23andMe is raising close to $200 million in a funding round led by Sequoia, multiple sources tell us. We’re also hearing that Fidelity is looking to participate.
We’ve heard for a while the personal genetics company was looking for more money to expand its genetics research arm and develop new products.
The new cash will also allow 23andMe to continue growing its revenue, without the pressure to IPO just yet. Typically companies won’t go public until at least a year after their last financing round, and usually a little longer. While we hear co-founder and CEO Anne Wojcicki is reluctant to IPO, that is the standard path for late-stage venture-backed companies, in order to provide liquidity for early investors and employees. It’s also possible that a big pharma or other company could try to buy 23andMe.
Previously, 23andMe raised over $230 million, dating back to 2007. Google, Genentech, NEA and Johnson & Johnson are amongst its prior investors.
23andMe has been leaning more on its research efforts since it was stifled in 2013 after being ordered by the Food and Drug Administration to cease sales of its personal genomics test. The FDA said at the time the company didn’t meet FDA standards. 23andMe subsequently stopped selling genetic health information to new consumers and began looking for alternative sources of revenue.

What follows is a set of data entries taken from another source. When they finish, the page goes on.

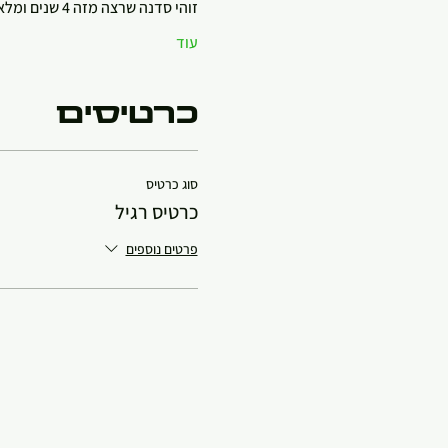
זוהי סדנה שרצה מזה 4 שנים ומלאה בהמלצות נהדרות.
עוד
כרטיסים
סוג כרטיס
כרטיס רגיל
פרטים נוספים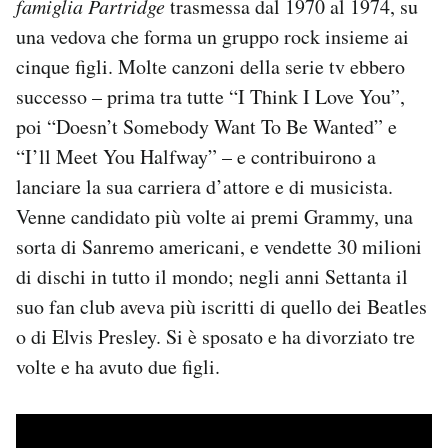
famiglia Partridge
trasmessa dal 1970 al 1974, su
Notifiche mobile
una vedova che forma un gruppo rock insieme ai
Regala il Post
cinque figli. Molte canzoni della serie tv ebbero
Hai bisogno di aiuto?
successo – prima tra tutte “I Think I Love You”,
Esci
poi “Doesn’t Somebody Want To Be Wanted” e
“I’ll Meet You Halfway” – e contribuirono a
lanciare la sua carriera d’attore e di musicista.
Venne candidato più volte ai premi Grammy, una
sorta di Sanremo americani, e vendette 30 milioni
di dischi in tutto il mondo; negli anni Settanta il
suo fan club aveva più iscritti di quello dei Beatles
o di Elvis Presley. Si è sposato e ha divorziato tre
volte e ha avuto due figli.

Since then it has beefed up its medical research, hiring more scientists and partnering with genetics outfits to conduct high-level studies. Celmatix, a genetics company studying fertility is currently working with the company for a study on how certain genes affect women’s ability to get pregnant.
The FDA relieved the pressure somewhat in 2015, allowing for one genetics test for Bloom syndrome. Earlier this year, 23andMe got the green light from government regulators to supply those who take the spit-tube test with health risk reports for up to 10 diseases, including late-onset Alzheimer’s and Parkinson’s. According to at least one source, it is also seeking approval to add genetic information on breast cancer-related genes BRCA-1 and BRCA-2, putting Color Genomics in the cross hairs.
23andMe also competes with Ancestry.com, which has been expanding its genetic testing capabilities. However, these tests stay in the genealogical realm.
We’ve reached out to Fidelity for comment. Sequoia has declined to comment. 23andMe has declined to comment.